Well, the answer is that both providers and consumers have a part to play. For the consumers, the argument for this is easy: wasting less food equals saving more money, and you feel good for doing less harm to the environment. For the providers (manufacturers and retailers), the drive is less clear: selling less food equals less profit.
Cooking up a solution
So how can food providers help consumers reduce food waste, but still remain profitable? There are a few options, but some of them are not easy to swallow. The price of food seems a pretty obvious place to start. Consumers currently spend around 11% of their income on food and drink. Five decades ago, the proportion was three times higher, so naturally people wasted less. In sub-Saharan Africa, where consumers spend half of their income on food, it would be difficult to envisage high levels of waste. But increasing the price of food such that consumers “value” it more is likely to be very unpopular – and such a move would fly in the face of the modern food industry and its apparently eternal price wars.
Looking at the statistics, it appears that a large proportion of food waste is due to products with short shelf-lives not being used in time. Consequently, there is potential for improvements in food processing or packaging and storage to increase the useable life of such products and reduce the potential for spoilage before use.

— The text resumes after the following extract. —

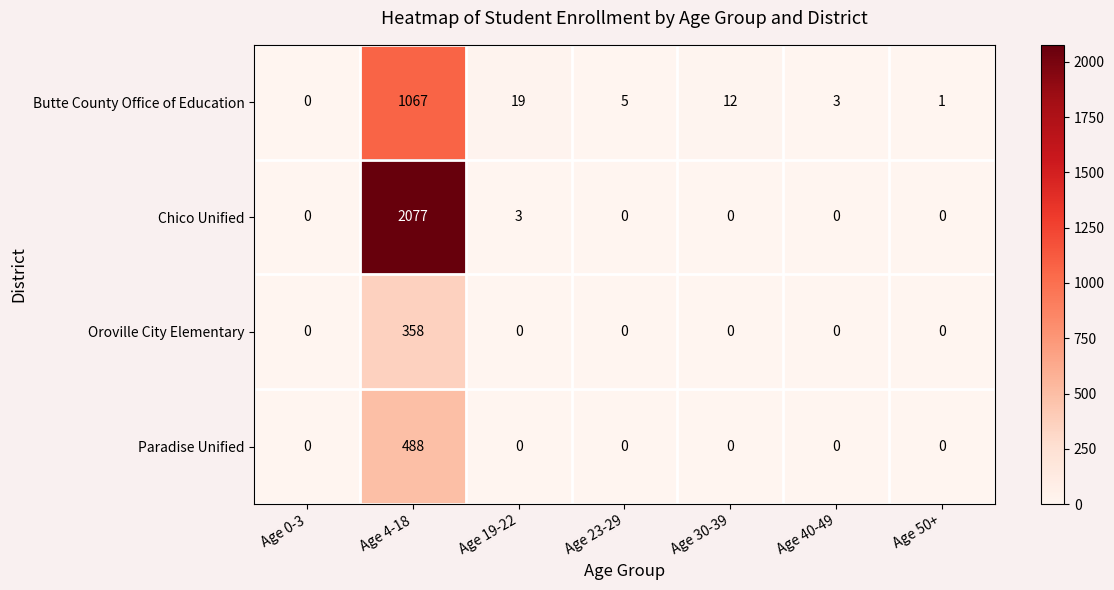

What is the total value across all series at Age 4-18?

3990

But given that leading supermarkets demand 90% of product life at the point of store entry, and goods already have extended lifetimes due to already excessive packaging and protective atmospheres, significant increases in shelf-life are unlikely.
A brave move might be to abolish “use-by” and “best-before” dates (we didn’t have them before the 1970s), but this would open up a legislative can of worms. Until somebody invents a device that can reliably tell whether a leg of lamb has gone off, I suspect these dates are likely to stay.
You could just make sure you eat the food before it goes bad, but the nation’s already bulging waistline might struggle with this extra consumption. Food waste via overconsumption is yet another issue.
Perhaps the greatest improvement would be to completely change the food provision market. Consumers are like micro-manufacturers: they buy stock (ingredients) and use processes (cook) to meet a demand (their family’s hunger). But unlike manufacturers, consumers aren’t very good at managing their inventory, using their processes efficiently or predicting demand accurately. This leads to food waste.
There is therefore an argument for food providers to help consumers meet their families’ needs by selling meals, not food. It’s not inconceivable to imagine in the future people planning meals and then ordering them off the internet for home delivery – it might build better relationships between providers and consumers, too. Even if consumers pay more for food which is delivered when wanted and actually gets eaten, it would be more convenient and could well end up being cheaper overall.
Whichever approaches materialise to successfully reduce food waste, one thing is certain: there needs to be a collaborative, mutually beneficial approach for both providers and consumers. Only with this market-level change can we expect the amount of food we throw away to diminish.